# ToysRus has TMs



## Waterwings (Apr 24, 2008)

I was looking around the web and found the dangest thing: ToysRus carries trolling motors and some accessories! :shock: 

https://www.toysrus.com/family/index.jsp?categoryId=2542894&pg=1

.....and small boats!

https://www.toysrus.com/family/index.jsp?categoryId=2542882&pg=1


----------



## dampeoples (Apr 24, 2008)

Someone's (bitchy) wife must run that store, to put serious stuff like TM's in a toy store.


----------



## Waterwings (Apr 24, 2008)

dampeoples said:


> Someone's (bitchy) wife must run that store, to put serious stuff like TM's in a toy store.




:lol:


----------



## bAcKpAiN (Apr 25, 2008)

That is the funniest thing. They have a better selection than alot of sporting goods stores.


----------



## bluegillfisher (Apr 25, 2008)

And as you get older, the toys just keep getting better!


----------



## Waterwings (Apr 26, 2008)

bluegillfisher said:


> And as you get older, the toys just keep getting better!

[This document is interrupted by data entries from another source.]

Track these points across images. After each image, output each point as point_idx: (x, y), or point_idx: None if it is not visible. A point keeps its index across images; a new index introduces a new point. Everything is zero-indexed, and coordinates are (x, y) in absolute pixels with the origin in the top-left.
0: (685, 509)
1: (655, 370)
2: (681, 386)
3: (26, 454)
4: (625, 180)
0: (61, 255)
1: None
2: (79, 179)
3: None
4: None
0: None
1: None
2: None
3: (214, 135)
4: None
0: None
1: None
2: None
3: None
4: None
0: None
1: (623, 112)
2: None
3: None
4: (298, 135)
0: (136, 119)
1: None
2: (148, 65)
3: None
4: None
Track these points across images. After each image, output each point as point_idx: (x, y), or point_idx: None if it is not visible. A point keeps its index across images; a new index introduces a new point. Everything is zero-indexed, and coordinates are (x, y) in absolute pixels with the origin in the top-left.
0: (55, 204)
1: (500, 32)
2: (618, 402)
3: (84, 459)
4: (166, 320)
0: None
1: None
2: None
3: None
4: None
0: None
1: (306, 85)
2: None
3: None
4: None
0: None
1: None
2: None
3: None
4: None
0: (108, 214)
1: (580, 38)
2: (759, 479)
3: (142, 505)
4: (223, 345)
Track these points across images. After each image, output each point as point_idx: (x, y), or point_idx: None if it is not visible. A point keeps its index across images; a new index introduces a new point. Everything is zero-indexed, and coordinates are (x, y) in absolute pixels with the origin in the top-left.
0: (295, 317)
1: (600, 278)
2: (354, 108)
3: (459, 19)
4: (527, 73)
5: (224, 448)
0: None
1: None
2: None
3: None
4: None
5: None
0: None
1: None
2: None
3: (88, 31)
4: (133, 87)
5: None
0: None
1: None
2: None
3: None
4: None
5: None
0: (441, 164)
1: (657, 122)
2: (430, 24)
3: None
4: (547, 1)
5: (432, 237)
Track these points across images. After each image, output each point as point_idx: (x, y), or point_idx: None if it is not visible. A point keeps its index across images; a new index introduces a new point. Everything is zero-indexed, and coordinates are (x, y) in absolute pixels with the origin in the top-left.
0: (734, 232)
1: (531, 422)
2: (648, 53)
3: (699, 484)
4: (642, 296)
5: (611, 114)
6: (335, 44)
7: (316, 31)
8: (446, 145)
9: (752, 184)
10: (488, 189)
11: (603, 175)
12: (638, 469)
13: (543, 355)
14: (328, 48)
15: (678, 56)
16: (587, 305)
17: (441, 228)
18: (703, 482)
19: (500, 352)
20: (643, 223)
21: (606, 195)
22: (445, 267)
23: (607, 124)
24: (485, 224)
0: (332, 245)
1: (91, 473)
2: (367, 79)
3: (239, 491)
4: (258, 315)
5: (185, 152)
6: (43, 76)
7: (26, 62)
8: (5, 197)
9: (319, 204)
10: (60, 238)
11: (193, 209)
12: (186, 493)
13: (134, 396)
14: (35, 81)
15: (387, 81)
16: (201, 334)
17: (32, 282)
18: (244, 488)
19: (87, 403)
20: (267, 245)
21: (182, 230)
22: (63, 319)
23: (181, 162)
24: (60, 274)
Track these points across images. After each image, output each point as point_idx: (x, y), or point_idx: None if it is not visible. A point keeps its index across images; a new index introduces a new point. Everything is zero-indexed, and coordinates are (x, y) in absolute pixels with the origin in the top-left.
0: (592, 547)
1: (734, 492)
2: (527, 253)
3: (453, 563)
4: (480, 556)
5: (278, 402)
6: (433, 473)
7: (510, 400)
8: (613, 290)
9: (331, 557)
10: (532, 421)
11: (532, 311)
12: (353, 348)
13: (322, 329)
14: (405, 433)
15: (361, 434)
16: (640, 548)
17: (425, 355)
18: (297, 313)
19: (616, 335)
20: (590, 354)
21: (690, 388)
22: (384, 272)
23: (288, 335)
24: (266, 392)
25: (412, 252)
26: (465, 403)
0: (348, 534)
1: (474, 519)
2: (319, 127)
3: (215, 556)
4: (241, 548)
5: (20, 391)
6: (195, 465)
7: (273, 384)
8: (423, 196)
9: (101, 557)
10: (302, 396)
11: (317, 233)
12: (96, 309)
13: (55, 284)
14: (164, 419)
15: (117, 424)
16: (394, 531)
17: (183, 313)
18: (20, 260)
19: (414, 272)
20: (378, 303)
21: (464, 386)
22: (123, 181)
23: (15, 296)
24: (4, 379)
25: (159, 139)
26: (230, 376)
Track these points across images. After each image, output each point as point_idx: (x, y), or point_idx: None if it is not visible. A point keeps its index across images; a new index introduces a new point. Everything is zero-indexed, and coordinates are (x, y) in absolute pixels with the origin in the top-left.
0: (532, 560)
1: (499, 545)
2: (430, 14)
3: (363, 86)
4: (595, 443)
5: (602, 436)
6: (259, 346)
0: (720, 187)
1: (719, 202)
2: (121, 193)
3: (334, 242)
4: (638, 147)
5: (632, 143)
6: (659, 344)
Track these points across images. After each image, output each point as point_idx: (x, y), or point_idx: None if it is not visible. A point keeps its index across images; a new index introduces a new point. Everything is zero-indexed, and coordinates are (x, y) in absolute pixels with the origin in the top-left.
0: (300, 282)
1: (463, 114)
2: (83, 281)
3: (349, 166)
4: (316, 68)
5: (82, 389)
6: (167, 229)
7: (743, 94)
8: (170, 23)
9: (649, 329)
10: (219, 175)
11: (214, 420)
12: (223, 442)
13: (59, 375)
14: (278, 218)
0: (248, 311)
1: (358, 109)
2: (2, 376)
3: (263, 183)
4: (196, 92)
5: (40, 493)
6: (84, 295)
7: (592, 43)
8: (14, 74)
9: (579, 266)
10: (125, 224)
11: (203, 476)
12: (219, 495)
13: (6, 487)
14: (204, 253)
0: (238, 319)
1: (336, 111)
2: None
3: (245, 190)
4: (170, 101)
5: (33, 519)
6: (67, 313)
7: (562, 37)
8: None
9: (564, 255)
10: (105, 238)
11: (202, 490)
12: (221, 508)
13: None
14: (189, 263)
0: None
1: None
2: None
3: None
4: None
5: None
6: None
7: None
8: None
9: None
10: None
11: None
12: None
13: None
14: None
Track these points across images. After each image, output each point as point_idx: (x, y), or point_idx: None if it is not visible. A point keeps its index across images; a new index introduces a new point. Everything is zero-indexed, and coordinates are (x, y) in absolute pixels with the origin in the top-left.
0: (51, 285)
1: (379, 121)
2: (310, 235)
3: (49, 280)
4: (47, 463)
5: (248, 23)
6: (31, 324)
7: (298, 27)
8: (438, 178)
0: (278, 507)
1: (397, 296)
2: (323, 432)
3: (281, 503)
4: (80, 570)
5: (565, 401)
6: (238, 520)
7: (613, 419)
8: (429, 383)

and more expensive :shock:


----------



## cardrken (May 1, 2008)

The difference between men and boys is the size(price) of their toys!


----------



## dampeoples (May 1, 2008)

No kidding 

I thought a boat was a big hole to put money in, but just got a price on a battery for my bike, $75!!! I put one in my truck not too long ago for $40, and need two new deep cycle batteries. 1/2 a paycheck just for juice


----------